• **INPUT**:
========
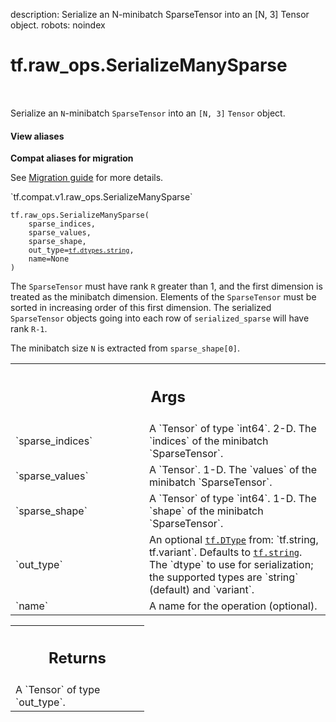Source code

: description: Serialize an N-minibatch SparseTensor into an [N, 3] Tensor object.
robots: noindex

# tf.raw_ops.SerializeManySparse

<!-- Insert buttons and diff -->

<table class="tfo-notebook-buttons tfo-api nocontent" align="left">

</table>



Serialize an `N`-minibatch `SparseTensor` into an `[N, 3]` `Tensor` object.


<section class="expandable">
  <h4 class="showalways">View aliases</h4>
  <p>
<b>Compat aliases for migration</b>
<p>See
<a href="https://www.tensorflow.org/guide/migrate">Migration guide</a> for
more details.</p>
<p>`tf.compat.v1.raw_ops.SerializeManySparse`</p>
</p>
</section>

<pre class="devsite-click-to-copy prettyprint lang-py tfo-signature-link">
<code>tf.raw_ops.SerializeManySparse(
    sparse_indices,
    sparse_values,
    sparse_shape,
    out_type=<a href="../../tf/dtypes.md#string"><code>tf.dtypes.string</code></a>,
    name=None
)
</code></pre>



<!-- Placeholder for "Used in" -->

The `SparseTensor` must have rank `R` greater than 1, and the first dimension
is treated as the minibatch dimension.  Elements of the `SparseTensor`
must be sorted in increasing order of this first dimension.  The serialized
`SparseTensor` objects going into each row of `serialized_sparse` will have
rank `R-1`.

The minibatch size `N` is extracted from `sparse_shape[0]`.

<!-- Tabular view -->
 <table class="responsive fixed orange">
<colgroup><col width="214px"><col></colgroup>
<tr><th colspan="2"><h2 class="add-link">Args</h2></th></tr>

<tr>
<td>
`sparse_indices`<a id="sparse_indices"></a>
</td>
<td>
A `Tensor` of type `int64`.
2-D.  The `indices` of the minibatch `SparseTensor`.
</td>
</tr><tr>
<td>
`sparse_values`<a id="sparse_values"></a>
</td>
<td>
A `Tensor`.
1-D.  The `values` of the minibatch `SparseTensor`.
</td>
</tr><tr>
<td>
`sparse_shape`<a id="sparse_shape"></a>
</td>
<td>
A `Tensor` of type `int64`.
1-D.  The `shape` of the minibatch `SparseTensor`.
</td>
</tr><tr>
<td>
`out_type`<a id="out_type"></a>
</td>
<td>
An optional <a href="../../tf/dtypes/DType.md"><code>tf.DType</code></a> from: `tf.string, tf.variant`. Defaults to <a href="../../tf.md#string"><code>tf.string</code></a>.
The `dtype` to use for serialization; the supported types are `string`
(default) and `variant`.
</td>
</tr><tr>
<td>
`name`<a id="name"></a>
</td>
<td>
A name for the operation (optional).
</td>
</tr>
</table>



<!-- Tabular view -->
 <table class="responsive fixed orange">
<colgroup><col width="214px"><col></colgroup>
<tr><th colspan="2"><h2 class="add-link">Returns</h2></th></tr>
<tr class="alt">
<td colspan="2">
A `Tensor` of type `out_type`.
</td>
</tr>

</table>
========
• **EXERCISE BRIEF**: Can you reproduce the item above, replacing every "minibatch" with "mini-batch" and leaving everything else unchanged? Omit the picture from your answer.

• **OUTPUT FOR THIS EXERCISE**:
Source code

: description: Serialize an N-mini-batch SparseTensor into an [N, 3] Tensor object.
robots: noindex

# tf.raw_ops.SerializeManySparse

<!-- Insert buttons and diff -->

<table class="tfo-notebook-buttons tfo-api nocontent" align="left">

</table>



Serialize an `N`-mini-batch `SparseTensor` into an `[N, 3]` `Tensor` object.


<section class="expandable">
  <h4 class="showalways">View aliases</h4>
  <p>
<b>Compat aliases for migration</b>
<p>See
<a href="https://www.tensorflow.org/guide/migrate">Migration guide</a> for
more details.</p>
<p>`tf.compat.v1.raw_ops.SerializeManySparse`</p>
</p>
</section>

<pre class="devsite-click-to-copy prettyprint lang-py tfo-signature-link">
<code>tf.raw_ops.SerializeManySparse(
    sparse_indices,
    sparse_values,
    sparse_shape,
    out_type=<a href="../../tf/dtypes.md#string"><code>tf.dtypes.string</code></a>,
    name=None
)
</code></pre>



<!-- Placeholder for "Used in" -->

The `SparseTensor` must have rank `R` greater than 1, and the first dimension
is treated as the mini-batch dimension.  Elements of the `SparseTensor`
must be sorted in increasing order of this first dimension.  The serialized
`SparseTensor` objects going into each row of `serialized_sparse` will have
rank `R-1`.

The mini-batch size `N` is extracted from `sparse_shape[0]`.

<!-- Tabular view -->
 <table class="responsive fixed orange">
<colgroup><col width="214px"><col></colgroup>
<tr><th colspan="2"><h2 class="add-link">Args</h2></th></tr>

<tr>
<td>
`sparse_indices`<a id="sparse_indices"></a>
</td>
<td>
A `Tensor` of type `int64`.
2-D.  The `indices` of the mini-batch `SparseTensor`.
</td>
</tr><tr>
<td>
`sparse_values`<a id="sparse_values"></a>
</td>
<td>
A `Tensor`.
1-D.  The `values` of the mini-batch `SparseTensor`.
</td>
</tr><tr>
<td>
`sparse_shape`<a id="sparse_shape"></a>
</td>
<td>
A `Tensor` of type `int64`.
1-D.  The `shape` of the mini-batch `SparseTensor`.
</td>
</tr><tr>
<td>
`out_type`<a id="out_type"></a>
</td>
<td>
An optional <a href="../../tf/dtypes/DType.md"><code>tf.DType</code></a> from: `tf.string, tf.variant`. Defaults to <a href="../../tf.md#string"><code>tf.string</code></a>.
The `dtype` to use for serialization; the supported types are `string`
(default) and `variant`.
</td>
</tr><tr>
<td>
`name`<a id="name"></a>
</td>
<td>
A name for the operation (optional).
</td>
</tr>
</table>



<!-- Tabular view -->
 <table class="responsive fixed orange">
<colgroup><col width="214px"><col></colgroup>
<tr><th colspan="2"><h2 class="add-link">Returns</h2></th></tr>
<tr class="alt">
<td colspan="2">
A `Tensor` of type `out_type`.
</td>
</tr>

</table>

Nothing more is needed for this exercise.